Debbie and I are making pemmican, which first requires making caribou jerky. So today I thawed some meat from a roadkill caribou I found in the road a while ago and cut it into thin slices and put it in this awesome dehydrator that Debbie found at a yardsale that someone made themselves, because it’s Alaska. The sides are plywood or something and the trays are windowscreen and the door is piece of glass with cabinet hinges on it. In back is a red-hot element that looks like a curling iron with a fan behind it. The whole thing whirrs loudly and fills the house with gamey damp meat smell as it dries the caribou. The dried caribou, according to Debbie, will be real fragile and crumbly, because caribous are so lean. This one was extra lean because it’s sprintime. To make pemmican you need caribou fat, too, but there wasn’t any so we’re going to use coconut oil instead, and tiny dried cranberries that Debbie picked out of the bog last fall. (All of Interior Alaska is just a giant squishy bog of miniature cranberries.) I can’t wait to have real pemmican. Then I can go off into the wildz with just my bow & arrows and a rawhide bag of flint blades and walk until I discover a new continent. But I’ll get frozen in a snowstorm instead and future-humans with giant heads and squishy, formless bodies will find me and first they’ll think I’m a boy, and then they’ll decide I’m a girl and name me “Brittany”, or something. And they’ll look in my (now shriveled) rawhide bag and find the pemmican and they’ll say- “ah hah! But who did she trade with to get these coconuts?” It feels so cool to have all this frozen caribou meat. I think I just realized today how cool it was. Like, wait a minute! I can make fucking pemmican! It’s been my fantasy to make pemmican for a couple years now. I always wanted to make it and take it on the freight train, along with these little loaves of sprouted essene bread I used to make in the dehydrator before I stopped eating wheat. I would have the best train food in the world, and then the future and the past would become one, and I would transcend everything and turn into a ball of pure white light. I’m also interested to try the straight dried meat, before we crumble it to make pemmican.
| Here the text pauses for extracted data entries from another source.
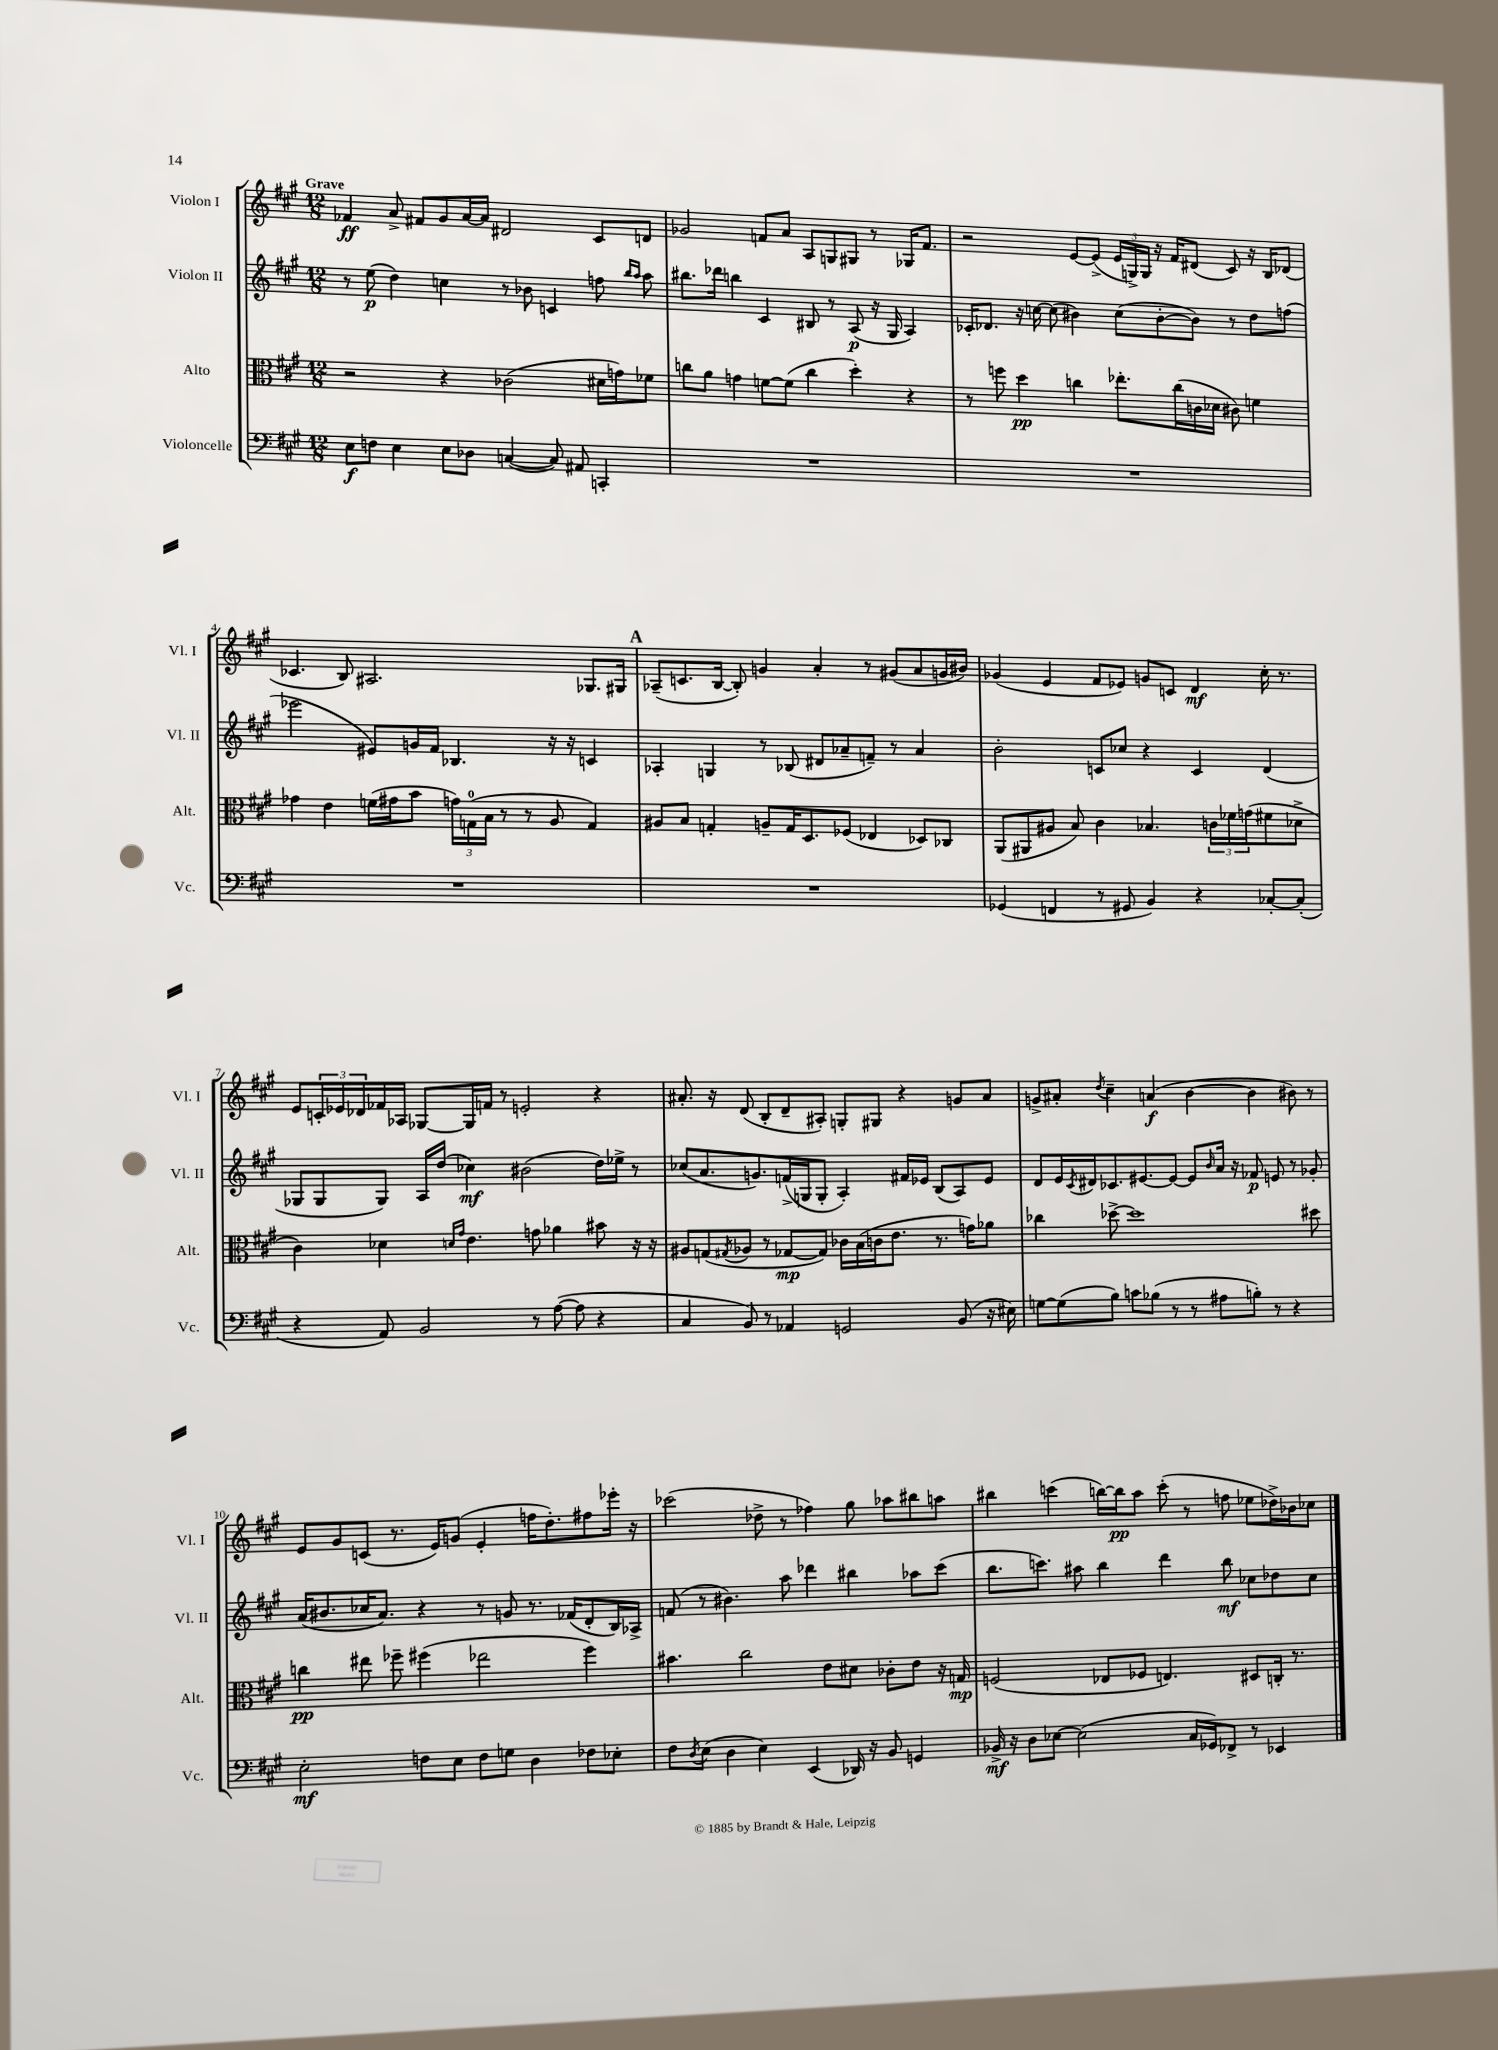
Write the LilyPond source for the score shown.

<<
\new StaffGroup <<
\new Staff = "s0" \with { instrumentName = "Violon I" shortInstrumentName = "Vl. I" } {
    \clef treble \key a \major \numericTimeSignature \time 12/8 \tempo "Grave"
    fes'4\ff a'8-> fis'8 gis'8 a'16~ a'16 dis'2 cis'8 d'8 |
    ges'2 f'8 a'8 a8 g8 gis8 r8 ges16 f'8. |
    r2 e'8~ e'8->( \tuplet 3/2 { e'16 g16->) g16 } r16 fis'16 dis'8( cis'8) r16 b16 des'8( |
    ces'4. b8) ais2. ges8. gis16 |
    \mark \markup { \bold "A" } aes8--( c'8. b16~ b8-.) g'4 a'4-. r8 gis'8( a'8 g'16 bis'16) |
    ges'4( e'4 fis'8 ees'8) g'8 c'8 d'4\mf cis''16-. r8. |
    e'8 \tuplet 3/2 { c'16-. ees'16 des'16 } fes'16 aes16 ges8~ ges16 f'16 r8 e'2-. r4 |
    ais'8.-. r16 d'8( b8-. d'8-- ais8-.) g8-. gis8 r4 g'8 ais'8 |
    g'8-> ais'8-. \acciaccatura { d''8 } cis''4-- a'4\f( b'4~ b'4 bis'8) r8 |
    e'8 gis'8 c'8( r8. e'16) g'8( e'4-. f''16 d''8.-.) fis''8 ees'''16-. r16 |
    ces'''2( des''8-> r8 fes''4) gis''8 aes''8 bis''8 a''8 |
    bis''4 c'''4( b''16~) b''16\pp a''8 c'''8-.( r8 f''8 ees''8 des''16->) bes'16 ces''8 \bar "|." |
}
\new Staff = "s1" \with { instrumentName = "Violon II" shortInstrumentName = "Vl. II" } {
    \clef treble \key a \major \numericTimeSignature \time 12/8
    r8 e''8\p( d''4) c''4 r8 bes'8 c'4 f''8 \grace { b''16 a''16 } a''8 |
    bis''8. des'''16 b''4 cis'4 bis8 r8 a8\p( r16 gis16 a4) |
    ces'16-. des'8. r16 c''16~ c''8( bis'4) c''8( bis'8~-. bis'8) r8 d''8 f''8( |
    ees'''2 eis'8) g'16 fis'16 bes4. r16 r16 c'4 |
    \mark \markup { \bold "A" } aes4-. g4 r8 bes8( dis'8 aes'8-- f'8--) r8 aes'4 |
    b'2-. c'8 ces''8 r4 c'4 d'4( |
    ges8 ges8 ges8) a16 d''16( ces''4\mf) bis'2( d''16) ees''16-> r8 |
    ces''8( a'8. g'8.) f'16->( g16 g8-. a4-.) fis'16 ees'16 b8( a8) ees'8 |
    d'8 e'16 \acciaccatura { cis'8 } dis'16 ces'8. eis'8.~ eis'8~ eis'8 \grace { b'16 } a'16 r16 fes'8\p e'8 r8 ges'8-. |
    a'16( bis'8. ces''16 a'8.) r4 r8 g'8 r8. fes'16( d'8-. b16) aes16-> |
    f'8( r8 bis'4.) a''8 des'''4 bis''4 aes''8 cis'''8( |
    b''8. c'''8.) ais''8 b''4 d'''4 b''8\mf ces''8 des''8 ces''8 \bar "|." |
}
\new Staff = "s2" \with { instrumentName = "Alto" shortInstrumentName = "Alt." } {
    \clef alto \key a \major \numericTimeSignature \time 12/8
    r2 r4 ces'2( dis'16 g'16) fes'8 |
    c''8 a'8 g'4 f'8~ f'8( c''4 d''4-.) r4 |
    r8 f''8 d''4\pp c''4 ees''8.-. c''16( c'16 des'16 cis'8) f'4 |
    ges'4 e'4 f'16( gis'16 b'8 \tuplet 3/2 { g'16) g16-0( b16 } r8 r8 a8 g4) |
    \mark \markup { \bold "A" } ais8 b8 g4-. a8-- g16 d8. fes8( ees4 des8) ces8 |
    a,8( ais,8 ais8 b8) cis'4 bes4. \tuplet 3/2 { c'16 fes'16 g'16( } fis'8 des'8-> |
    cis'4) des'4 \grace { d'16 gis'16 } e'4. g'8 aes'4 bis'8 r16 r16 |
    ais8 g8( \acciaccatura { gis8 } aes8 r8 ges8~\mp ges8) ces'16 b16( c'16 e'8. r8. g'16) aes'8 |
    ces''4 des''8~-> des''1 dis''8 |
    c''4\pp eis''8 fes''8-- fis''4( ees''2 fis''4) |
    bis'4. cis''2 e'8 dis'8 ces'8-. e'8 r16 g16\mp |
    f2( ees8 fes8 e4.) dis8 c16-. r8. \bar "|." |
}
\new Staff = "s3" \with { instrumentName = "Violoncelle" shortInstrumentName = "Vc." } {
    \clef bass \key a \major \numericTimeSignature \time 12/8
    e8\f f8 e4 e8 des8 c4~( c8) ais,8 c,4-. |
    R1. |
    R1. |
    R1. |
    \mark \markup { \bold "A" } R1. |
    ges,4( f,4 r8 gis,8 b,4) r4 ces8~-. ces8-.( |
    r4 a,8) b,2 r8 a8~( a8 r4 |
    cis4 b,8) r8 aes,4 g,2 b,8( r16 eis16) |
    g8~ g8( b8) c'8 bes8( r8 r8 ais8 b8-.) r8 r4 |
    e2-.\mf f8 e8 f8 g8 d4 fes8 ees8-. |
    fis8 \acciaccatura { d8 } e8( d4 e4) e,4( des,16) r16 b,8 g,4 |
    bes,16->\mf r16 d8 ees8~ ees2( cis16 ges,16) fes,8-> r8 ees,4 \bar "|." |
}
>>
>>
In Nunavut (that’s a part of Canada, I just learned today!) people eat plain dried caribou with butter on it. People after my own heart. I love butter!

Here’s the drying meat:

sun 016.

.

In other food news, in spite of the frequency of hot-fudge sundaes in this house, I am now able to go three days at a time without eating any sugar, which makes me feel like a strong and living human, all alive with electricity and magical ideas, aka inspiration. It is but a small glimpse of how I might feel this summer, when I leave this village and set out on my own, returning to my traditional diet of raw vegetables, brown rice, injera, and beans with too much cumin. It makes me so excited to be alive. And that almost feels wrong. Like, happiness? Isn’t that a symptom of something? Could it really be so simple? Not like, overstimulated happy, but really, simply, child-like sustainably happy? No! Who am I to deserve such a thing, when all the world is writhing in pain and torment?! How will I ever muster the innocence, the reservoirs of wonder? I turn my face to the sky and clasp my hands and ask Annie Dillard’s god, a sort of spiritual death-centered natural selection with an eye for the individual, for three good months- just three good, endless, cloudless months- in which I might finish my manuscript. Whole civilizations have been created and perished in less. Colonies of insect eggs have hatched and died in a single second.

Debbie’s parrot, on the other hand, will live to be seventy-five years old. In a cage. Can you believe it? Sometimes I think I am a miracle.